Exercise text
"""

It is recommended to use virtual environments for this project to ensure there is no conflicting package versions on your system.

Activate the virtual environment (if needed), run the pip install command, and then launch Jupyter Lab inside this project to get this project running.

In [None]:
# Uncomment the following line to execute the pip install
# %pip install -r requirements.txt

In [None]:
import pandas as pd
import numpy as np

# Visualization
from matplotlib import pyplot as plt
import seaborn as sns


## Load Datasets

In [None]:
keystroke_df_unedited = pd.read_csv("data/keystrokes.csv")
student_df_unedited = pd.read_csv("data/students.csv")

#### Copy Datasets For Modification

This preserves the initial datasets, in case we ever need to bring an unedited column/row back into anything

In [None]:
keystroke_df = keystroke_df_unedited.copy()
student_df = student_df_unedited.copy()

## Get DF Representing Single Student Submission And File

In [None]:
def getFileInStudentSubmission(df, student, assignment, fileName):
    '''
    Returns a dataframe that shows all submission data for a single file on a given assignment, for a given student

    df - a dataframe of keystroke data
    student - a string representing the SubjectID to filter by
    assignment - a strinng representing the filename to filter by
    fileName - the name of the file to filter by

    Returns a COPY of the dataframe, containing only the selected student, assignment, and file
    '''
    f = df[
          (df.SubjectID == student)
        & (df.AssignmentID == assignment)
        & (df.CodeStateSection == fileName)

"""

Study material
"""

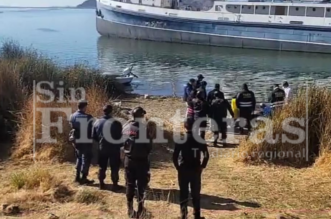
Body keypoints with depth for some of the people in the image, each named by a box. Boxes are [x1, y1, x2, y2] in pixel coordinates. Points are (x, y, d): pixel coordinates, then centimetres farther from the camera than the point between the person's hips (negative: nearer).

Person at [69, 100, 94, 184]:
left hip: (77, 141, 5)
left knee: (79, 158, 20)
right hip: (87, 142, -5)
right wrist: (91, 138, 9)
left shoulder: (73, 116, -1)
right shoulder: (89, 117, -14)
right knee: (86, 159, 5)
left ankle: (77, 176, 20)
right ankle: (84, 178, 5)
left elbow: (72, 128, 5)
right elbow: (92, 130, -8)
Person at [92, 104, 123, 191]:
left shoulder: (97, 122, -1)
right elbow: (120, 136, -8)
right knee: (114, 167, 5)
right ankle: (115, 184, 5)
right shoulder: (116, 123, -15)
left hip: (102, 148, 4)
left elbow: (94, 136, 6)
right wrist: (119, 145, 10)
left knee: (102, 166, 16)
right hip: (114, 148, -4)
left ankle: (101, 183, 20)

"""

Exercise tasks
1) List every parameter that the function getFileInStudentSubmission takes in the notebook excerpt.
2) Write out the stretch of the notebook excerpt from "df - a dataframe" through "(df.SubjectID == student)".
3) Answer each question from the notebook excerpt:
(a) Which file does the commented-out pip install command read the packages from?
(b) Under what short name is seaborn imported?
(c) According to its docstring, what does getFileInStudentSubmission return?
Rely solely on the notebook excerpt when responding.

Solutions for each task
1) df, student, assignment, fileName

2)
df - a dataframe of keystroke data
    student - a string representing the SubjectID to filter by
    assignment - a strinng representing the filename to filter by
    fileName - the name of the file to filter by

    Returns a COPY of the dataframe, containing only the selected student, assignment, and file
    '''
    f = df[
          (df.SubjectID == student)

3)
(a) requirements.txt
(b) sns
(c) A copy of the dataframe, containing only the selected student, assignment, and file.